Angin Duduk

Pengertian Angin Duduk

Angin duduk atau disebut juga dengan istilah angina ini biasanya terjadi secara tiba-tiba. Angin duduk merupakan kondisi saat seseorang mengalami nyeri di dada akibat otot-otot jantung kurang mendapat pasokan darah. Terganggunya pasokan darah ini mengakibatkan penyempitan atau pengerasan pada pembuluh darah.

Jenis Angin Duduk

Angin duduk terjadi saat pembuluh koroner mengalami penyempitan. Berdasarkan hal-hal yang dapat memicu penyempitan pembuluh koroner, angin duduk dibagi menjadi dua jenis, yaitu:

  • Angin duduk stabil. Aktivitas fisik adalah pemicu terjadinya kondisi ini, salah satunya adalah olahraga. Karena ketika seseorang melakukan olahraga, jantungnya akan membutuhkan lebih banyak asupan darah. Asupan tersebut tidak akan tercukupi jika pembuluh koroner mengalami penyumbatan. Serangan angin duduk stabil juga dapat dipicu oleh beberapa hal lainnya, seperti merokok, stres, makan berlebihan, dan udara dingin.
  • Angin duduk tidak stabil. Kondisi ini dapat dipicu oleh timbunan lemak atau pembekuan darah yang mengurangi atau menghalangi aliran darah menuju jantung. Tidak seperti angin duduk stabil, nyeri akibat angin duduk tidak stabil akan tetap ada walau penderita sudah berisitirahat dan mengonsumsi obat untuk angina. Jika dibiarkan, serangan angin duduk tidak stabil bisa berkembang menjadi serangan jantung.

Gejala Angin Duduk

  • Nyeri pada dada, yang kemungkinan bisa menyebar ke lengan kiri, punggung, rahang, dan leher.
  • Sesak napas.
  • Tubuh terasa lelah.
  • Mual.
  • Pusing.
  • Gelisah.
  • Mengeluarkan keringat berlebihan.

Penyebab Angin Duduk

  • Kolesterol tinggi.
  • Memiliki penyakit diabetes.
  • Hipertensi.
  • Stres.
  • Obesitas.
  • Merokok.
  • Riwayat.
  • Kurang berolahraga.
  • Angin duduk dapat menyerang segala usia namun umumnya pada orang usia lanjut. Pada pria mulai usia 45 tahun dan wanita mulai usia 55 tahun.

Pengobatan Angin Duduk

Angin duduk dengan gejala ringan sampai menengah sebenarnya dapat ditangani tanpa obat-obatan. Cukup dengan menjalani pola hidup sehat dan meninggalkan kebiasaan yang tidak baik seperti:

  • Mengonsumsi makanan bergizi seimbang atau yang mengandung banyak serat, seperti buah-buahan, sayur-sayuran, dan biji-bijian utuh.
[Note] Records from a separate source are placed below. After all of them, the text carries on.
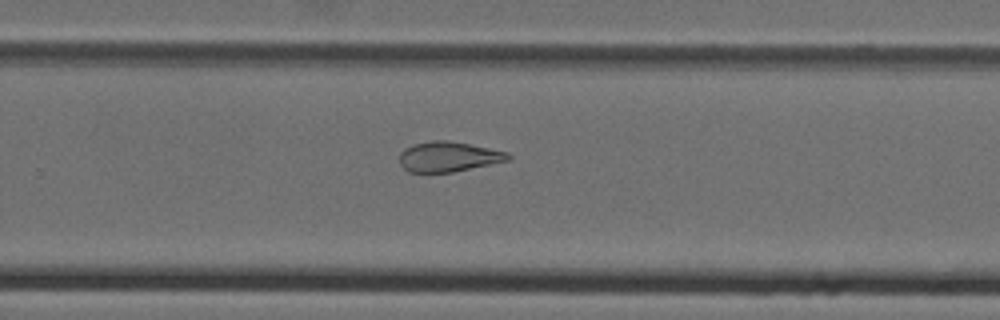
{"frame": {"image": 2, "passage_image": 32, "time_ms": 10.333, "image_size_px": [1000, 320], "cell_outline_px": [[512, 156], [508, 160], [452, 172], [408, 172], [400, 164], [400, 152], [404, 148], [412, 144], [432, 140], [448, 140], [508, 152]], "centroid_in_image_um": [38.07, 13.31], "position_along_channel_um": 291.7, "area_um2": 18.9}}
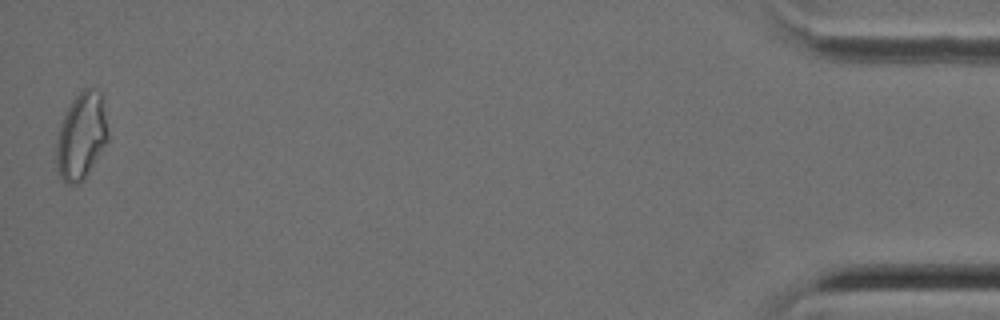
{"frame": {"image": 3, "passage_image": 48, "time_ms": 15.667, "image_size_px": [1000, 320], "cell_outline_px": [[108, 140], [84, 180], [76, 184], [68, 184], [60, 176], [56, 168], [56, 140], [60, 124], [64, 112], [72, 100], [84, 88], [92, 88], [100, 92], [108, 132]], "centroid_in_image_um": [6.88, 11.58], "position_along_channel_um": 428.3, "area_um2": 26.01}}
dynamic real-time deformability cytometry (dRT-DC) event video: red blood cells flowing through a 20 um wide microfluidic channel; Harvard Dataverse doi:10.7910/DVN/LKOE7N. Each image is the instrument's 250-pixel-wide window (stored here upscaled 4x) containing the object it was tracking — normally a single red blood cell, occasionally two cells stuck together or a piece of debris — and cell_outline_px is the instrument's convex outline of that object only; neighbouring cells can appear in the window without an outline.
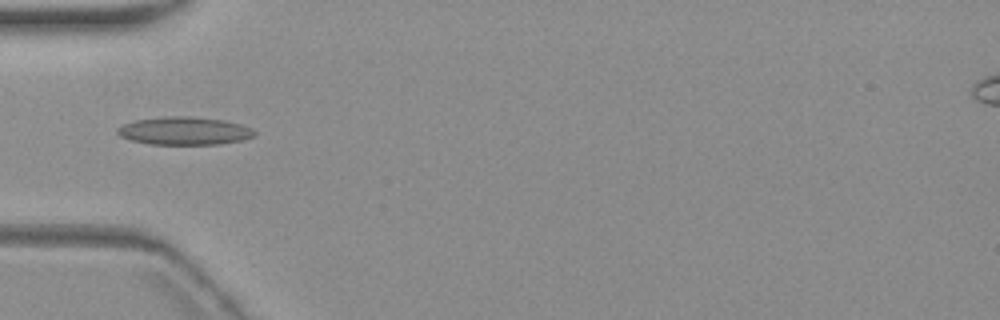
{"species": "common noctule bat (a hibernating species)", "species_latin": "Nyctalus noctula", "temperature_condition": "warm", "stored_images_in_passage": 1, "camera_frame_rate_fps": 3000, "um_per_image_px": 0.085, "animal": {"sex": "female", "body_mass_g": 19.3, "forearm_length_mm": 54.1}, "frame": {"image": 1, "passage_image": 1, "time_ms": 0.0, "image_size_px": [1000, 320], "cell_outline_px": [[256, 136], [244, 140], [220, 144], [148, 144], [132, 140], [120, 136], [116, 132], [116, 128], [124, 124], [136, 120], [164, 116], [188, 116], [224, 120], [240, 124], [252, 128], [256, 132]], "centroid_in_image_um": [15.7, 11.12], "position_along_channel_um": 69.3, "area_um2": 22.43}}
Hindarilah mengonsumsi makanan yang banyak mengandung garam.
  • Jangan makan melebihi porsi atau kalori yang dibutuhkan oleh tubuh.
  • Seimbangkan antara aktivitas fisik yang dilakukan dengan istirahat.
  • Hindari dan kelola stres.
  • Turunkan berat badan jika memiliki berat badan berlebih.
  • Hindari asap rokok.
  • Batasi konsumsi minuman keras.
  • Kontrol kadar gula darah jika mengidap diabetes.

Pencegahan Angin Duduk

  • Berolahraga.
  • Mengonsumsi makanan yang sehat untuk jantung.
  • Hindari makanan yang berbahaya bagi jantung.
  • Menjaga berat badan.
  • Membatasi konsumsi minuman keras.
  • Berhenti merokok

Kapan Harus ke Dokter?

Jika mengalami tanda dan gejala di atas, segera berbicara dengan dokter untuk mengetahui penyebab dan mendapat penanganan yang tepat.